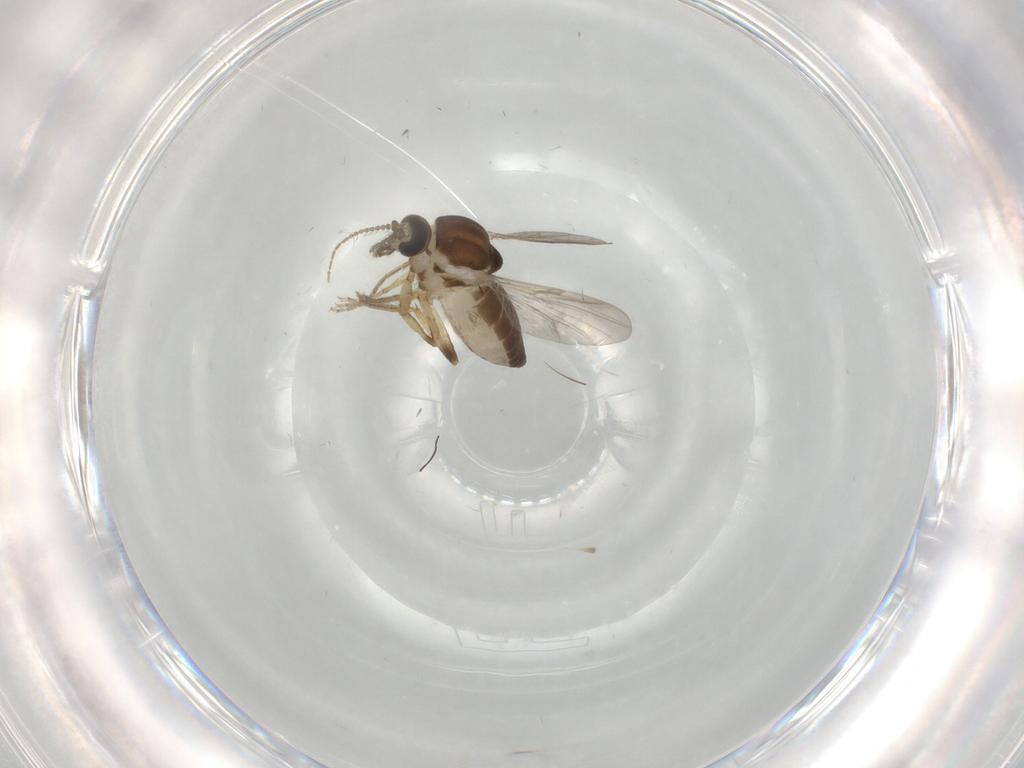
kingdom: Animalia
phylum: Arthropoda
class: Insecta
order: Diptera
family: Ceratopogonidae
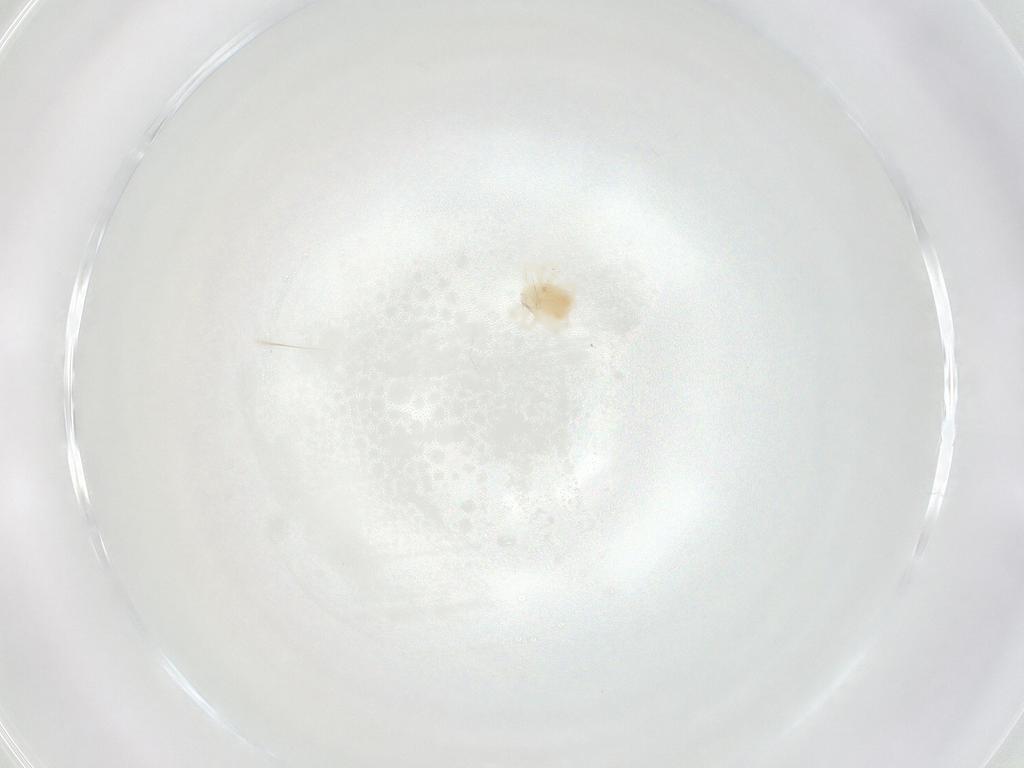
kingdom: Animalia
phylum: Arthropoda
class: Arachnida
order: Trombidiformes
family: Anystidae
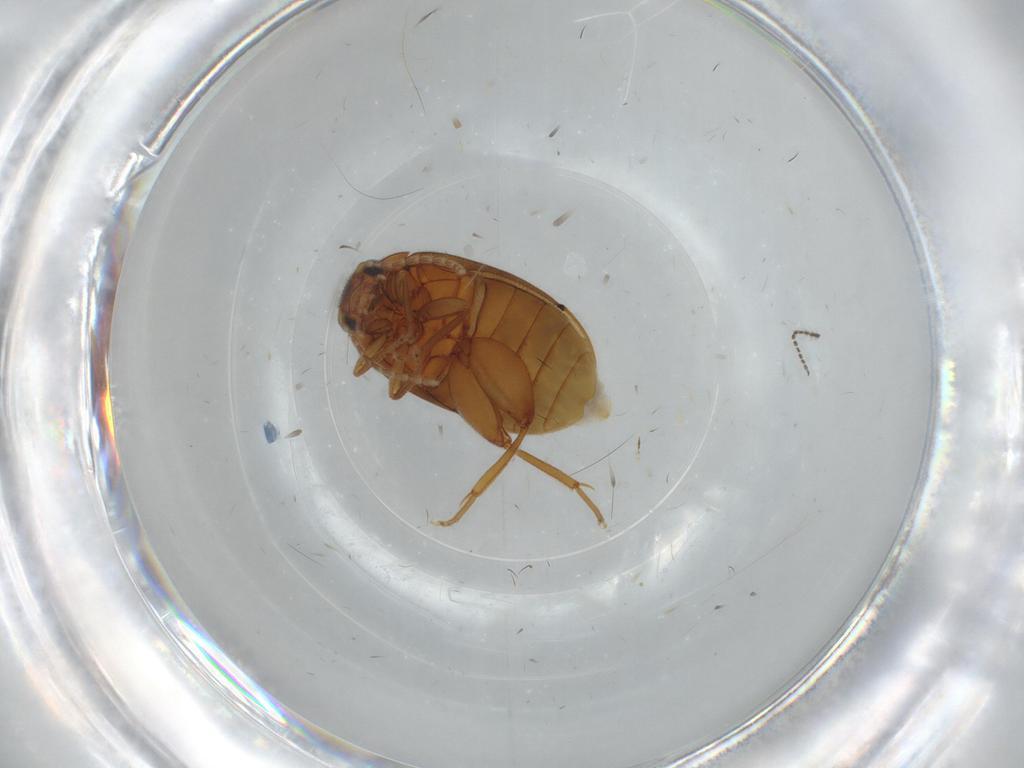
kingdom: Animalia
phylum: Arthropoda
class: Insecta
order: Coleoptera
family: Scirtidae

****

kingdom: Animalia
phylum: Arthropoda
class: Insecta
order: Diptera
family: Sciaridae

****

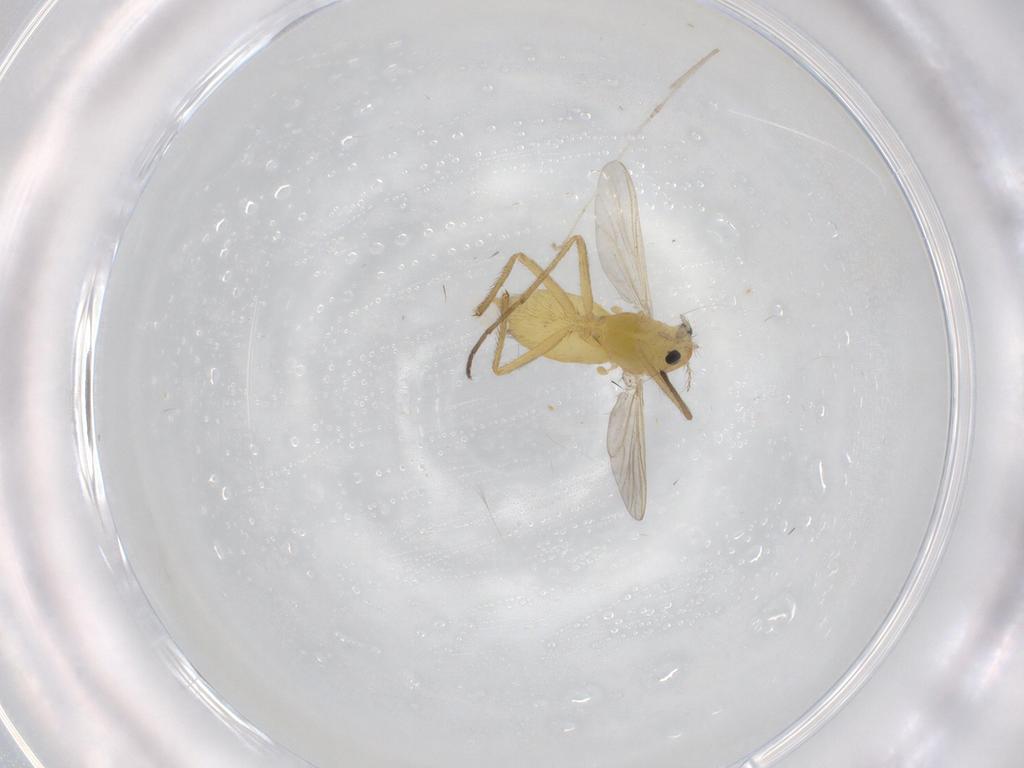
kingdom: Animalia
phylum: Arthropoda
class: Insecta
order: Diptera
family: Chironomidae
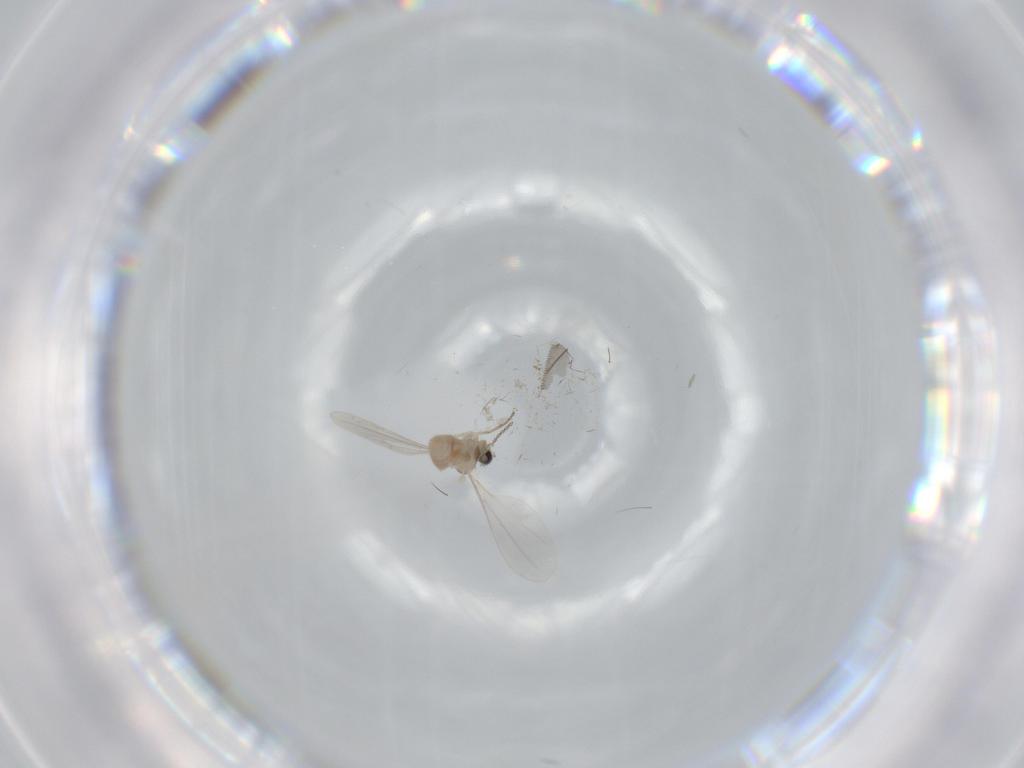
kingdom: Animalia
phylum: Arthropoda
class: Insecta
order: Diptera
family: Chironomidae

****

Required task:
Express the material from the line that has "order: Trombidiformes" through the line that has "family: Scirtidae" as a two-column CSV headed rank and taxon, one row per line, with each value in its own quoted field and any line breaks turned into spaces. Leave the pictures out.

Task result:
rank,taxon
"order:","Trombidiformes"
"family:","Anystidae"
"kingdom:","Animalia"
"phylum:","Arthropoda"
"class:","Insecta"
"order:","Coleoptera"
"family:","Scirtidae"